Measurement of myopia progression by change in equivalent mean sphere over 3 years: - PAL group: mean of -1.28D, SE = 0.06 D. - SVL group: mean of -1.48D, SE = 0.06 D. - Difference PAL-SVL: mean = 0.2D, SE = 0.08D (significant at 5%).

Importance of Distinguishing

Statistical Significance:
- Compares mean difference (effect size) to random effects size (standard error).
Clinical Importance:
- A significant difference must also have an effect size large enough to be meaningful.

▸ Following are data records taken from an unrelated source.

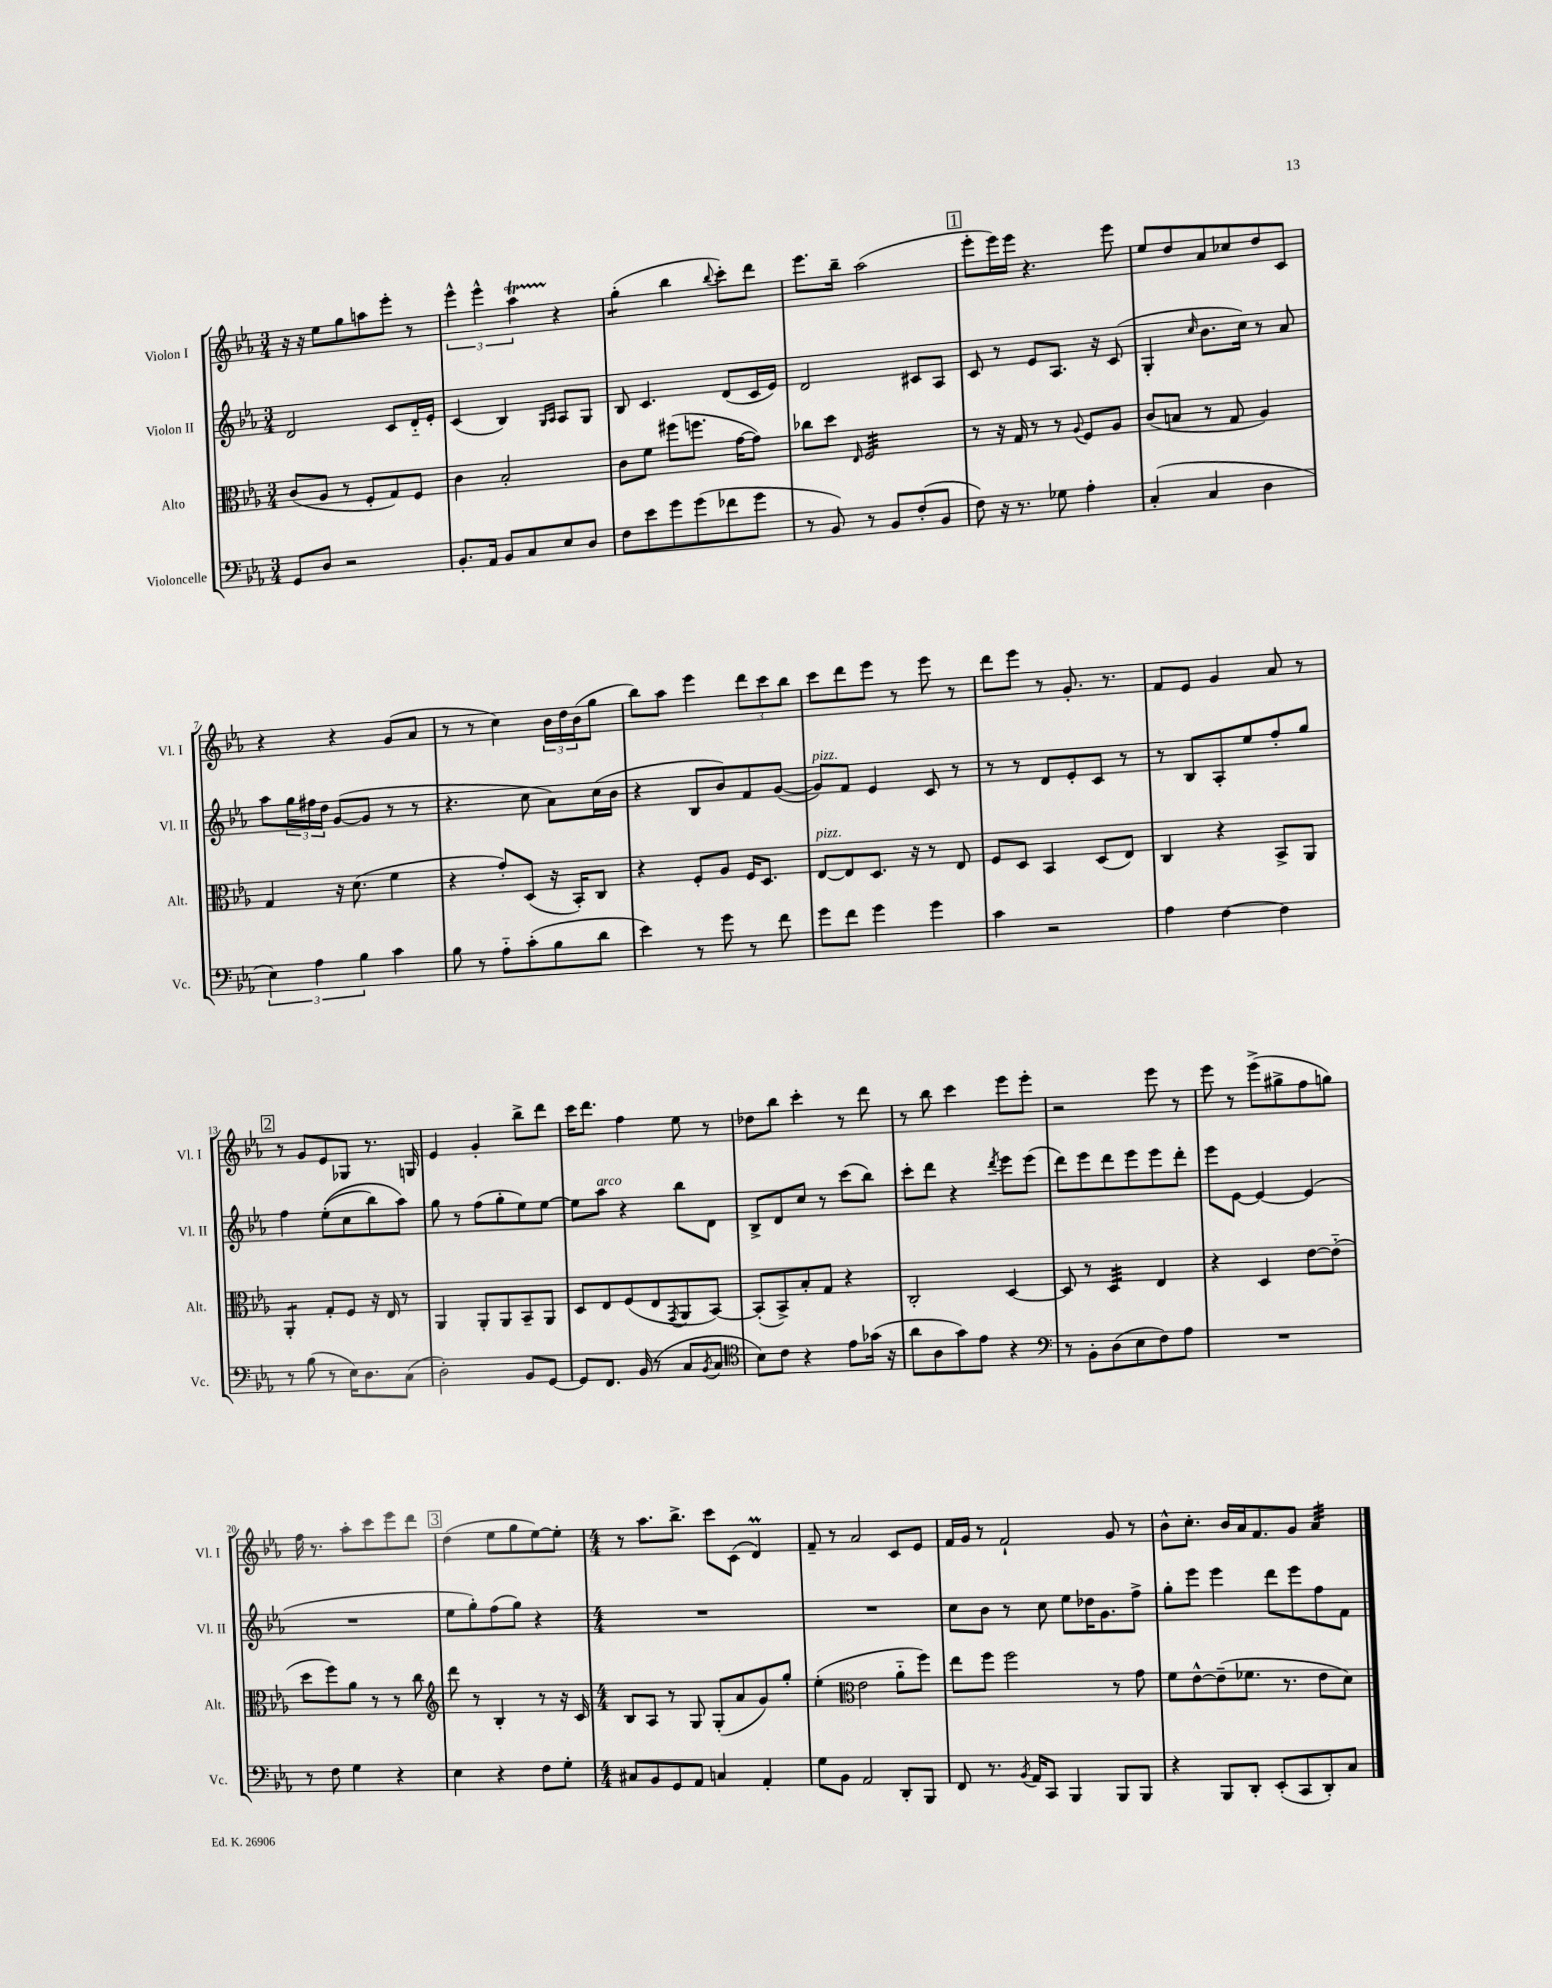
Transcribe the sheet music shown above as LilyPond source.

<<
\new StaffGroup <<
\new Staff = "s0" \with { instrumentName = "Violon I" shortInstrumentName = "Vl. I" } {
    \clef treble \key ees \major \numericTimeSignature \time 3/4
    r16 r16 ees''8 g''8 a''8 ees'''8-. r8 |
    \tuplet 3/2 { ees'''4-^ ees'''4-^ aes''4\startTrillSpan } r4\stopTrillSpan |
    g''4:8-.( bes''4 \appoggiatura { bes''8 } c'''8-.) d'''8 |
    ees'''8. bes''16-- aes''2( |
    \mark \markup { \box "1" } ees'''8-. ees'''16) ees'''16 r4. ees'''8 |
    ees''8 d''8 aes'8 ces''8 d''8 c'8 |
    r4 r4 g'8( aes'8 |
    r8 r8 c''4) \tuplet 3/2 { bes'16 d''16 bes'16( } g''8 |
    bes''8) aes''8 ees'''4 \tuplet 3/2 { d'''8 c'''8 bes''8 } |
    c'''8 d'''8 ees'''8 r8 ees'''8 r8 |
    d'''8 ees'''8 r8 g'8.-. r8. |
    f'8 ees'8 g'4 aes'8 r8 |
    \mark \markup { \box "2" } r8 g'8 ees'8 ges8 r8. g16 |
    ees'4 g'4-. bes''8-> d'''8 |
    c'''16 d'''8. f''4 ees''8 r8 |
    des''8 bes''8 c'''4-. r8 d'''8 |
    r8 bes''8 c'''4 ees'''8 ees'''8-. |
    r2 ees'''8 r8 |
    ees'''8 r8 ees'''8->( gis''8-> f''8 g''8) |
    f''16 r8. aes''8-. c'''8 ees'''8 d'''8 |
    \mark \markup { \box "3" } d''4( ees''8 g''8 ees''8~) ees''8-. |
    \numericTimeSignature \time 4/4 r8 aes''8. bes''8.-> c'''8 c'8( d'4\prall) |
    f'8-- r8 aes'2 c'8 ees'8 |
    f'16 g'16 r8 f'2-! g'8 r8 |
    bes'8-^ c''8.-. bes'16 aes'16 f'8. g'8 aes'4:32 \bar "|." |
}
\new Staff = "s1" \with { instrumentName = "Violon II" shortInstrumentName = "Vl. II" } {
    \clef treble \key ees \major \numericTimeSignature \time 3/4
    d'2 c'8 d'16-_ ees'16-. |
    c'4( bes4) \grace { g16 aes16 } aes8 g8 |
    bes8 c'4. d'8( c'16 ees'16) |
    d'2 cis'8 aes8 |
    \mark \markup { \box "1" } c'8 r8 ees'8 aes8. r16 c'8( |
    g4-. \grace { c''16 } bes'8. c''16) r8 aes'8 |
    aes''8 \tuplet 3/2 { g''16 fis''16 d''16 } g'8~( g'8 r8 r8 |
    r4. c''8 aes'8) c''16( bes'16 |
    r4 bes8 bes'8) f'8 g'8~( |
    g'8^\markup { \italic "pizz." }) f'8 ees'4 c'8 r8 |
    r8 r8 d'8 ees'8-. c'8 r8 |
    r8 bes8 aes8-. ees''8 f''8-. g''8 |
    \mark \markup { \box "2" } f''4 ees''8-.(\( c''8 bes''8) aes''8\) |
    g''8 r8 f''8( g''8-. ees''8) ees''8~ |
    ees''8 aes''8^\markup { \italic "arco" } r4 bes''8 d'8 |
    bes8-> d'8 c''8 r8 c'''8( bes''8) |
    c'''8-. d'''8 r4 \acciaccatura { d'''8 } ees'''8 ees'''8( |
    d'''8) ees'''8 d'''8 ees'''8 ees'''8 d'''8-. |
    ees'''8 ees'8~ ees'4~ ees'4( |
    R2. |
    \mark \markup { \box "3" } ees''8 g''8-.) f''8( g''8) r4 |
    \numericTimeSignature \time 4/4 R1 |
    R1 |
    c''8 bes'8 r8 c''8 ees''8 des''16 g'8. f''8-> |
    g''8-. ees'''8 ees'''4 d'''8 ees'''8 f''8 f'8 \bar "|." |
}
\new Staff = "s2" \with { instrumentName = "Alto" shortInstrumentName = "Alt." } {
    \clef alto \key ees \major \numericTimeSignature \time 3/4
    c'8( aes8 r8 f8-. g8) f8 |
    c'4 bes2-. |
    c'8 f'8 fis''8( f''8. g'16~ g'8) |
    ces''8 d''8 \grace { ees16 } f2:32 |
    \mark \markup { \box "1" } r8 r16 g16 r8 r8 \appoggiatura { aes8 } f8 aes8 |
    c'8( b8 r8 g8 aes4) |
    g4 r16 d'8.( f'4 |
    r4 g'8-.) d8( r16 bes,16-.) c8 |
    r4 f8-. aes8 f16 d8. |
    ees8~^\markup { \italic "pizz." } ees8 d8. r16 r8 ees8 |
    f8 d8 bes,4 d8( ees8) |
    c4 r4 bes,8-> aes,8 |
    \mark \markup { \box "2" } aes,4:8-. g8-. f8 r16 ees16 r8 |
    aes,4 aes,8-. aes,8 bes,8-- aes,8 |
    d8 ees8 f8( ees8 \acciaccatura { g,8 } aes,8 bes,8~) |
    bes,8-.( bes,8->) bes8-. g8 r4 |
    c2-. d4~ |
    d8 r8 d4:32 ees4 |
    r4 d4 ees'8~ ees'8-_( |
    d''8 f''8) aes'8 r8 r8 c''8 |
    \mark \markup { \box "3" } \clef treble d'''8 r8 bes4-. r8 r16 c'16 |
    \numericTimeSignature \time 4/4 bes8 aes8 r8 g8 g8-.( aes'8 g'8) g''8-. |
    ees''4-.( \clef alto ees'2 aes'8-_ f''8) |
    ees''8 f''8 f''2 r8 g'8 |
    f'8 ees'8~-^ ees'8--( fes'8. r8. ees'8 d'8) \bar "|." |
}
\new Staff = "s3" \with { instrumentName = "Violoncelle" shortInstrumentName = "Vc." } {
    \clef bass \key ees \major \numericTimeSignature \time 3/4
    g,8 d8 r2 |
    bes,8.-. aes,16 bes,8 c8 ees8 d8 |
    f8 ees'8 g'8 g'8( fes'8 g'8 |
    r8 bes,8) r8 bes,8 f8-.( bes,8 |
    \mark \markup { \box "1" } f8) r16 r8. ges8 aes4-. |
    c4-.( c4 d4 |
    \tuplet 3/2 { ees4) aes4 bes4 } c'4 |
    bes8 r8 aes8-_ c'8-.( bes8 d'8 |
    ees'4) r8 g'8 r8 f'8 |
    g'8 f'8 g'4 g'4 |
    c'4 r2 |
    aes4 f4~ f4 |
    \mark \markup { \box "2" } r8 bes8( r8 ees16) d8. c8( |
    d2-.) bes,8 g,8~ |
    g,8 f,8. bes,16( r8 c8 \acciaccatura { bes,8 } c8 |
    \clef tenor bes8) c'8 r4 ees'8 ges'16( r16 |
    aes'8 aes8 g'8) ees'8 r4 |
    \clef bass r8 bes,8-. d8( ees8 f8) aes8 |
    R2. |
    r8 f8 g4 r4 |
    \mark \markup { \box "3" } ees4 r4 f8 g8-. |
    \numericTimeSignature \time 4/4 cis8 bes,8 g,8 aes,8 c4 aes,4-. |
    g8 bes,8 aes,2 d,8-. bes,,8 |
    f,8 r8. \acciaccatura { bes,8 } aes,16 c,8 bes,,4 bes,,8 bes,,8 |
    r4 bes,,8 d,8-. ees,8-.( c,8 d,8-.) c8 \bar "|." |
}
>>
>>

Achieving Agreement Between Statistical and Clinical Importance

Suggested Approach

Outcome Measure Selection:
- Choose clinically significant outcome measures. For instance, in myopia progression, define success as a difference of less than -1D over 3 years.
Statistical Analysis Framework:
- Analyze for how many successes occurred in treatment vs. control, ensuring significance in statistical outcomes implies clinical relevance.

Example of Hypothesis Testing with chi-squared test

Invented Data Representation

Group Analysis:
- Use Chi-squared test to determine if deviation is significant.
Data Structure: - Less than -1D progression:
- PAL lens: 10, SVL lens: 2. - More than -1D progression: - PAL lens: 220, SVL lens: 228.